WORK INSTRUCTION
Search through the entries for the word "holder" and copy every line that has it.

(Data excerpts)
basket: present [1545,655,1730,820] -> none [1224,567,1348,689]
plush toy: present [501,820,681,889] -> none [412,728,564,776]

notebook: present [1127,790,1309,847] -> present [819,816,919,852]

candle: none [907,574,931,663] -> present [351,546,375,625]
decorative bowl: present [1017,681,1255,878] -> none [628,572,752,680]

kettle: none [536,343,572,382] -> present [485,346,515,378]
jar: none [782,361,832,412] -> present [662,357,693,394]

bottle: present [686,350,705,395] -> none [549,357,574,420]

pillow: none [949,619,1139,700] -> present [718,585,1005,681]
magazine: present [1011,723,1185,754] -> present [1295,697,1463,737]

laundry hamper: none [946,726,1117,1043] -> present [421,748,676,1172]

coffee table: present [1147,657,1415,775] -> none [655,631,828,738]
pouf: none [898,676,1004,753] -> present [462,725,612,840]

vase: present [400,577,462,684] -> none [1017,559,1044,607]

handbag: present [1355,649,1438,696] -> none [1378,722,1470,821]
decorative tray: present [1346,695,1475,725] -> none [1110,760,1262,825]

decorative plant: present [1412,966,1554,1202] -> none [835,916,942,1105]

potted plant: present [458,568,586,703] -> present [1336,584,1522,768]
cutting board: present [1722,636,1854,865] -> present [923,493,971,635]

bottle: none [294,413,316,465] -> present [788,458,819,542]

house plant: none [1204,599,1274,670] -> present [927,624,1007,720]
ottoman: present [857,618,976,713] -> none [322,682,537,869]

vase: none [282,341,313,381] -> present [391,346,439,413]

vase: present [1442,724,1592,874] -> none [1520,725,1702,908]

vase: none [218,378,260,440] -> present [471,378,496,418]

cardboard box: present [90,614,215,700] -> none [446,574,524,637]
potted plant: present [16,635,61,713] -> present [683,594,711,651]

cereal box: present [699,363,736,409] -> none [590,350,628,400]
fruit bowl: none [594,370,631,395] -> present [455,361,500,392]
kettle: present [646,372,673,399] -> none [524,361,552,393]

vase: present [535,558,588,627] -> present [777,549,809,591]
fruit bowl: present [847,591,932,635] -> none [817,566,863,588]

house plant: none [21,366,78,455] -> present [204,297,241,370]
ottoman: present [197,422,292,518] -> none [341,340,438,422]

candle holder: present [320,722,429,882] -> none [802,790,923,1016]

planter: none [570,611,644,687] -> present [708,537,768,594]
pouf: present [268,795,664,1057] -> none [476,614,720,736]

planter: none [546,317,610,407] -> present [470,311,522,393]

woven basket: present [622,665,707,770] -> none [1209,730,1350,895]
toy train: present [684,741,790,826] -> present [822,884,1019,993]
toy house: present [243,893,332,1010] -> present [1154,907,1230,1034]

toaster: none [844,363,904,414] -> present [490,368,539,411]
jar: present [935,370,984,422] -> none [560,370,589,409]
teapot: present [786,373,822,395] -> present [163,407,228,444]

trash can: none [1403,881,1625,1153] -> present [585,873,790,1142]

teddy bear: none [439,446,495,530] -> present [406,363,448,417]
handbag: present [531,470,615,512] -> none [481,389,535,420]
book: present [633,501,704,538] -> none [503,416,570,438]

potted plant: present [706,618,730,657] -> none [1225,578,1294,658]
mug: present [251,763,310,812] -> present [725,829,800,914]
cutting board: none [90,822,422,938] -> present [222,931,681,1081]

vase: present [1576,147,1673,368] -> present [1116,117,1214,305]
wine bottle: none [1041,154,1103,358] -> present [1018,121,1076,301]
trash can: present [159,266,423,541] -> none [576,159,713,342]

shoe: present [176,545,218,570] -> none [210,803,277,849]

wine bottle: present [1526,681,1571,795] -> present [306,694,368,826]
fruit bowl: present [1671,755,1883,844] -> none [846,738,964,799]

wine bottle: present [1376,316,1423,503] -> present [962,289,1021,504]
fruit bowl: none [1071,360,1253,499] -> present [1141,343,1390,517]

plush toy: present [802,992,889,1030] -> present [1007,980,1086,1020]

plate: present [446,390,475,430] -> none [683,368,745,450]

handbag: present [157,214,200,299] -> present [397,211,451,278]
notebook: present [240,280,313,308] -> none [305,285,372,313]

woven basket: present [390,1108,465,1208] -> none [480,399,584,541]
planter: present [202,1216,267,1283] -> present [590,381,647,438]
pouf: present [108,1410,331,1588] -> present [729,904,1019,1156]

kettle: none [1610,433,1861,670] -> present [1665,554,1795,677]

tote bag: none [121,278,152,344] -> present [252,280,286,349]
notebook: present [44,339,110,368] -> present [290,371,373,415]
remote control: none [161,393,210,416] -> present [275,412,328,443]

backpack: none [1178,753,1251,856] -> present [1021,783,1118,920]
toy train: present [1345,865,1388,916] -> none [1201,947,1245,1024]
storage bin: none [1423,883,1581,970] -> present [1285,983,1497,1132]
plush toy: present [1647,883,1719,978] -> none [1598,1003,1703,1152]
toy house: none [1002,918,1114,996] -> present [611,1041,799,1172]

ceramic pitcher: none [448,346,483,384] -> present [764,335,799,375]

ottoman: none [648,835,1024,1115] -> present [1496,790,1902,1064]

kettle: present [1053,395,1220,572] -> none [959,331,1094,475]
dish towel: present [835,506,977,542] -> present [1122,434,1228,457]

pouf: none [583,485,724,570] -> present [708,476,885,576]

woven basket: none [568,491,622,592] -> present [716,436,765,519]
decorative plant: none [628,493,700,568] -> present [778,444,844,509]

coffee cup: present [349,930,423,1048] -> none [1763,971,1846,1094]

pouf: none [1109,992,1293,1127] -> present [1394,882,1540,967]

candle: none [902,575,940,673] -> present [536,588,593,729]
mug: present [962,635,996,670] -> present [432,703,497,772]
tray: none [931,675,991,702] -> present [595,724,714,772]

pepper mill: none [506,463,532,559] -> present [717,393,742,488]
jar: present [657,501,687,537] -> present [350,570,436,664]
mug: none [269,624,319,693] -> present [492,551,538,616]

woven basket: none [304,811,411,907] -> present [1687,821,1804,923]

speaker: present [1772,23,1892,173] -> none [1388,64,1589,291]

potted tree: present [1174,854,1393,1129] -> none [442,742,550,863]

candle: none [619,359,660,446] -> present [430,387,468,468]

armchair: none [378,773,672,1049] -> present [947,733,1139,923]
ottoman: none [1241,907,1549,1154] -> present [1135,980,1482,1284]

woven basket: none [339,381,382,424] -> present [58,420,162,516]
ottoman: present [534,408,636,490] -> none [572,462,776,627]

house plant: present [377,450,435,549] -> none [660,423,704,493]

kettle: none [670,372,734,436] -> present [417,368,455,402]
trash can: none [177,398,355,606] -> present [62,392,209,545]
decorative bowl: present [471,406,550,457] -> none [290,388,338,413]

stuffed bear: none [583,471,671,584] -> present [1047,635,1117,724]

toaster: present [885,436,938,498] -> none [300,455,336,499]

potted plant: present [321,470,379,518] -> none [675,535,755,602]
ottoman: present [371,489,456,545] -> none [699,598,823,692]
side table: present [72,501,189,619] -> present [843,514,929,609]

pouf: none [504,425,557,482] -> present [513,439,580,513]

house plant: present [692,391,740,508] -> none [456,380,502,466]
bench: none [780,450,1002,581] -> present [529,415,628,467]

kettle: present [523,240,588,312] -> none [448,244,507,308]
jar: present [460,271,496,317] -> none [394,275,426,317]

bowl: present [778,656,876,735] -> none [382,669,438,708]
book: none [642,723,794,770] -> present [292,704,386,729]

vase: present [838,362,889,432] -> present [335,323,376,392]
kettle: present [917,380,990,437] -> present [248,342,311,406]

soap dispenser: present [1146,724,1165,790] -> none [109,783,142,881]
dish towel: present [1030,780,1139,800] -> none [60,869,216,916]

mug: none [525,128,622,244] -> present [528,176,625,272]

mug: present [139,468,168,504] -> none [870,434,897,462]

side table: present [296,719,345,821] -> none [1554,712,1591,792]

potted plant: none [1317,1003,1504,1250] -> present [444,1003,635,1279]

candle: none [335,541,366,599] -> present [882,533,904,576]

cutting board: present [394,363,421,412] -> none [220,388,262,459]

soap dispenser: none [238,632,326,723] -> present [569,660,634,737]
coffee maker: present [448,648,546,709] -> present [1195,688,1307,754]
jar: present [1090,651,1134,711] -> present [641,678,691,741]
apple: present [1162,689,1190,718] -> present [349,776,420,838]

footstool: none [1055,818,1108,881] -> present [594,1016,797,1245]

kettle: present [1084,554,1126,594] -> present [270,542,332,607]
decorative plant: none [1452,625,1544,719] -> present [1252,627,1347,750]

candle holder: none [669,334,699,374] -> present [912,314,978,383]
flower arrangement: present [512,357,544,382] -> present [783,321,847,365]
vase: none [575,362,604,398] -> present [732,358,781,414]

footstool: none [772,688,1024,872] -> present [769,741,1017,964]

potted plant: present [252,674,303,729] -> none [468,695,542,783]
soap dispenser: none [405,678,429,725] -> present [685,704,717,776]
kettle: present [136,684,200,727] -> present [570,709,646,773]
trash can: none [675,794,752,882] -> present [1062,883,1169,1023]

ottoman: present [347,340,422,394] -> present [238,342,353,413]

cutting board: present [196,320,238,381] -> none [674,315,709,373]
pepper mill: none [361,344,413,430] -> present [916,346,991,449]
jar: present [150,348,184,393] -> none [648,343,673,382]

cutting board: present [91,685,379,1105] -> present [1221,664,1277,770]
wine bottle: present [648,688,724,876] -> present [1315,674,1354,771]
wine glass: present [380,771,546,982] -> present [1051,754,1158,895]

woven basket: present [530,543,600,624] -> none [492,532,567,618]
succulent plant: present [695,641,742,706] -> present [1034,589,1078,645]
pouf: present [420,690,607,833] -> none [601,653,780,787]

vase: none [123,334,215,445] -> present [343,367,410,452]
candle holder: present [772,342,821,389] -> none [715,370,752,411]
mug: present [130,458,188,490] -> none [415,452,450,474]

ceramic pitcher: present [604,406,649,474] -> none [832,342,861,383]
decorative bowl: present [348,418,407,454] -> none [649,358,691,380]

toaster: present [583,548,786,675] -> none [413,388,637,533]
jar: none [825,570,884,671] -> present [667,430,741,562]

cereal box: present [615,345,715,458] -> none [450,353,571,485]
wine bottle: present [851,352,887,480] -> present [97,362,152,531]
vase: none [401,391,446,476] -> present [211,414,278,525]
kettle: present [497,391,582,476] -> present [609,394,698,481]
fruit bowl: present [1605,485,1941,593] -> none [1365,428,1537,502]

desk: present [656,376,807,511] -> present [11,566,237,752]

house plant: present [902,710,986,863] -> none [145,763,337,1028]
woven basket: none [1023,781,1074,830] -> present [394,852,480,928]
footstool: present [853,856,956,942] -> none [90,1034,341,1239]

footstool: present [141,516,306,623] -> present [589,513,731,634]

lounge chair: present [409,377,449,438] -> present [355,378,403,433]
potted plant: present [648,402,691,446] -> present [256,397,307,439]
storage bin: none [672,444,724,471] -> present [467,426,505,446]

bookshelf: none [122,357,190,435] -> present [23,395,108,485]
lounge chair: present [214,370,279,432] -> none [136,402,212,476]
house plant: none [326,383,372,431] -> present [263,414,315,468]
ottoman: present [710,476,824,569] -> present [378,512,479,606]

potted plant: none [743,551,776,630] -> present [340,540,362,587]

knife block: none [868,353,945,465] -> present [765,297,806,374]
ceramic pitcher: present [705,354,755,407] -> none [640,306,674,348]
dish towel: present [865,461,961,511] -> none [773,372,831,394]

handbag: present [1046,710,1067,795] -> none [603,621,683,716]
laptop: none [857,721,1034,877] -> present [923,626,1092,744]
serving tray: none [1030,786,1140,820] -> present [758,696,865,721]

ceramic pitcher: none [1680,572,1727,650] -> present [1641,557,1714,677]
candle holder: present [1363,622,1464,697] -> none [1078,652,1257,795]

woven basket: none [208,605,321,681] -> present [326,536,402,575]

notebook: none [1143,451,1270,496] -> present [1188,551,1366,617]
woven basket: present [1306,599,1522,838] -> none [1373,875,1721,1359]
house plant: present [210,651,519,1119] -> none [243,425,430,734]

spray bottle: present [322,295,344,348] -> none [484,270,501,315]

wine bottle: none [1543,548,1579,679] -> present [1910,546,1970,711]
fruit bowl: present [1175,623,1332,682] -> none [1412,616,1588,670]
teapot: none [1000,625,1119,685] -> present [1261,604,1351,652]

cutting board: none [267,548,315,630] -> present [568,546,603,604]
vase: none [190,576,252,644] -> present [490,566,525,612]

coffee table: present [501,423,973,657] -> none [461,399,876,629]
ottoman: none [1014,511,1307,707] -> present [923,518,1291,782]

REPLY
candle holder: present [320,722,429,882] -> none [802,790,923,1016]
candle holder: none [669,334,699,374] -> present [912,314,978,383]
candle holder: present [772,342,821,389] -> none [715,370,752,411]
candle holder: present [1363,622,1464,697] -> none [1078,652,1257,795]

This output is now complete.